Two recent studies from the lab of Hertz Fellow Jeff Gore at MIT’s Center for the Physics of Living Systems illustrate a pair of compelling principles about the interactions that drive our ecology and evolution.

The first, featured on April 30 in the New York Times, is a study led by Gore lab postdoc Christoph Ratzke, showing how a population of bacteria can pollute themselves into extinction. The research, published in Nature Ecology & Evolution, describes how rapid, unchecked growth of Paenibacillus bacteria can turn their environment so acidic that the population drives itself extinct. “The cells don’t realize what they’re doing in time to stop doing it,” Gore told the Times.

Despite their tendency for what Gore calls “ecological suicide,” Paenibacillus species remain a common and productive part of microbial ecosystems, in part because other microbes have countervailing effects on the environment. In fact, the microbes’ self-destructive tendencies might be an important driver of diversity in microbial communities, where no one species dominates.

When a species environment does change rapidly – whether by its own doing or by outside forces – it must adapt quickly or die. Another recent study from the Gore lab shows how evolution might exploit accidents in the replication of the genome to make that happen.

That study, led by Gore lab postdoc Avihu Yona and published in Nature Communications, examined how likely a given DNA sequence was to function as a promoter – the sequence of DNA near the beginning of a gene where the process of reading the gene off the chromosome. Since promoters have such powerful control over what genes are expressed – and therefore every aspect of an organism’s behavior – one might think that it would be hard for a new promoter to form through accidental mutation.

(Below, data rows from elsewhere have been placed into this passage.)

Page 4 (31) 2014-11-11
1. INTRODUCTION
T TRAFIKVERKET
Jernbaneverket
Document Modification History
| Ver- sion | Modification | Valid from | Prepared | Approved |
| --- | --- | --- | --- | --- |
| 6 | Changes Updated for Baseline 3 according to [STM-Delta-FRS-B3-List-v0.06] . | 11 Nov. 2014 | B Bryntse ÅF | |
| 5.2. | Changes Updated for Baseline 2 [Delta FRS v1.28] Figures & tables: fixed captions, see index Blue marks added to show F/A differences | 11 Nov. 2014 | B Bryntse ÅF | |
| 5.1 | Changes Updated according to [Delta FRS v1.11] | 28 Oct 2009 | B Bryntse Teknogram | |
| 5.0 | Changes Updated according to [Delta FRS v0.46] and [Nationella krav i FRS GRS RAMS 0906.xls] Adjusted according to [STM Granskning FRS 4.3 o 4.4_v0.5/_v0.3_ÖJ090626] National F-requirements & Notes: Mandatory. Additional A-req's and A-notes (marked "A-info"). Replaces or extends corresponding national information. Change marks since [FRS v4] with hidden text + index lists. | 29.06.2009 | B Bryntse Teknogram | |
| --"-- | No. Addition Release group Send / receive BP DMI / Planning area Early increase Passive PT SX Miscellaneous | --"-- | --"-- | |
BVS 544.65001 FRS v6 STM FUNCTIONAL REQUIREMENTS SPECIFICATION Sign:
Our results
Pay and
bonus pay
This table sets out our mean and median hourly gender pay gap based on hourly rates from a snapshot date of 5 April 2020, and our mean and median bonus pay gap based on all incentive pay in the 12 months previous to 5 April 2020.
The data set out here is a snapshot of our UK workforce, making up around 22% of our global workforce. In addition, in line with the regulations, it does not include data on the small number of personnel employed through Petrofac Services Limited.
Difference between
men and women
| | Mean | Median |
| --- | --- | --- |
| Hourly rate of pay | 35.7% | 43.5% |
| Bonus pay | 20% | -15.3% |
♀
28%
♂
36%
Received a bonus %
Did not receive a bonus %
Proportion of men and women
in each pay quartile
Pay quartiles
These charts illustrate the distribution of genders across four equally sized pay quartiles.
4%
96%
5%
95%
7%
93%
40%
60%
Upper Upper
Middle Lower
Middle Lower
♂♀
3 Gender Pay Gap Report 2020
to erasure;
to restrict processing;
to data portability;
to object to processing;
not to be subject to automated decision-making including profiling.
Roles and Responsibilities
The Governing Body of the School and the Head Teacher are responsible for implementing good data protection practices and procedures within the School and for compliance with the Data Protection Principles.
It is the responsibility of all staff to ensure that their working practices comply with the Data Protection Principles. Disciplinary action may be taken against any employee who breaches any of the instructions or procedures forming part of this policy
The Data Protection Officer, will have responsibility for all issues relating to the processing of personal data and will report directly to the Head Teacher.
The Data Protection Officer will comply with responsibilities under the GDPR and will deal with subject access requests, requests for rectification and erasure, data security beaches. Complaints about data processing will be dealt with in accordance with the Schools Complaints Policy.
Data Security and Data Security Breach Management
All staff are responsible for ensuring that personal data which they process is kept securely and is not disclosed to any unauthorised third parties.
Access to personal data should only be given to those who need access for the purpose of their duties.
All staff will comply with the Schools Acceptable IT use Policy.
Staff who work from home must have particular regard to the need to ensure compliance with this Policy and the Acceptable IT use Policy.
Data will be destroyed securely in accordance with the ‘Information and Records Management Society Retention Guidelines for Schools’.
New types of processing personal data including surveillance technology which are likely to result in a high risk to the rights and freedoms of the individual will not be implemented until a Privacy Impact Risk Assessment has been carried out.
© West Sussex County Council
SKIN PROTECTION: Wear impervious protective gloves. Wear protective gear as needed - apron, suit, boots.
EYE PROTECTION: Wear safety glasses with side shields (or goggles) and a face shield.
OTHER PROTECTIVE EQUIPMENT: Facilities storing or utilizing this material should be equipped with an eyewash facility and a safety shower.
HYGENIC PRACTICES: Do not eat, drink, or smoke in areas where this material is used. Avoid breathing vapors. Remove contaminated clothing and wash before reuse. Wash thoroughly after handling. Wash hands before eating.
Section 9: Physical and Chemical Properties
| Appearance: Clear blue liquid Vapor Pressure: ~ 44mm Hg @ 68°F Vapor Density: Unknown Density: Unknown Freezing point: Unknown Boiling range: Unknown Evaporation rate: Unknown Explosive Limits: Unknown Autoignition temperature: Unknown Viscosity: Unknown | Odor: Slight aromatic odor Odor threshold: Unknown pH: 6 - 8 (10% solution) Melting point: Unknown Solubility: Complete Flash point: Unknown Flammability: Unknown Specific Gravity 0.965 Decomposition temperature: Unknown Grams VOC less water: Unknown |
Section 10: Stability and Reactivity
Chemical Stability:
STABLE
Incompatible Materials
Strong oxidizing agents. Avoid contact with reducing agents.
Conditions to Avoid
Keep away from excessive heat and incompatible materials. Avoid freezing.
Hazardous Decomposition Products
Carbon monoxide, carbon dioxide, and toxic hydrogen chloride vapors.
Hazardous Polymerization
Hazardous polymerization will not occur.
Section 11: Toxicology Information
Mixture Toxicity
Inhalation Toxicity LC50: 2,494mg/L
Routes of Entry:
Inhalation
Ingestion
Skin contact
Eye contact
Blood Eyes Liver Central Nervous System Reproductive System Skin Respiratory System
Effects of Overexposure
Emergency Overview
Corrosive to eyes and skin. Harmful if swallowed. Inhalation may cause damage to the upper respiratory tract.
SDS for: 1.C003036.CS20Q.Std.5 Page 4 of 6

In fact, exactly the opposite is true. In a randomly generated selection of gene sequences of the right length to serve the role, the team discovered that fully 60% of them were only one mutation away from being a functional promoter.

Why would evolution select for a system where nearly any part of the genome could, at any time, start accidentally being read out as if it were a gene? Yona says a system like this could help quickly turn on new genes – whether latent in the genome or taken in from other species through horizontal gene transfer – when the cell needs to change quickly.

“If you’re far away from accidental expression, you’re also far away from an evolutionary change when you need it badly,” says Yona. “You have to have some mess in order to be able to adapt to new challenges.”

“It’s a balance between the desire to very tightly control how much a gene is expressed, and being able to change that when necessary,” says Gore.

Because the transcription processes that promoters control – and the evolutionary pressures that organisms face – are very similar for organisms from E. coli to humans, Gore says it wouldn’t surprise him if our own transcription system were similarly balanced. “This could have lessons not only for transcription in all life, but also in many other processes” – from cellular metabolism to inter-organism cooperation – “where you want to have this control.”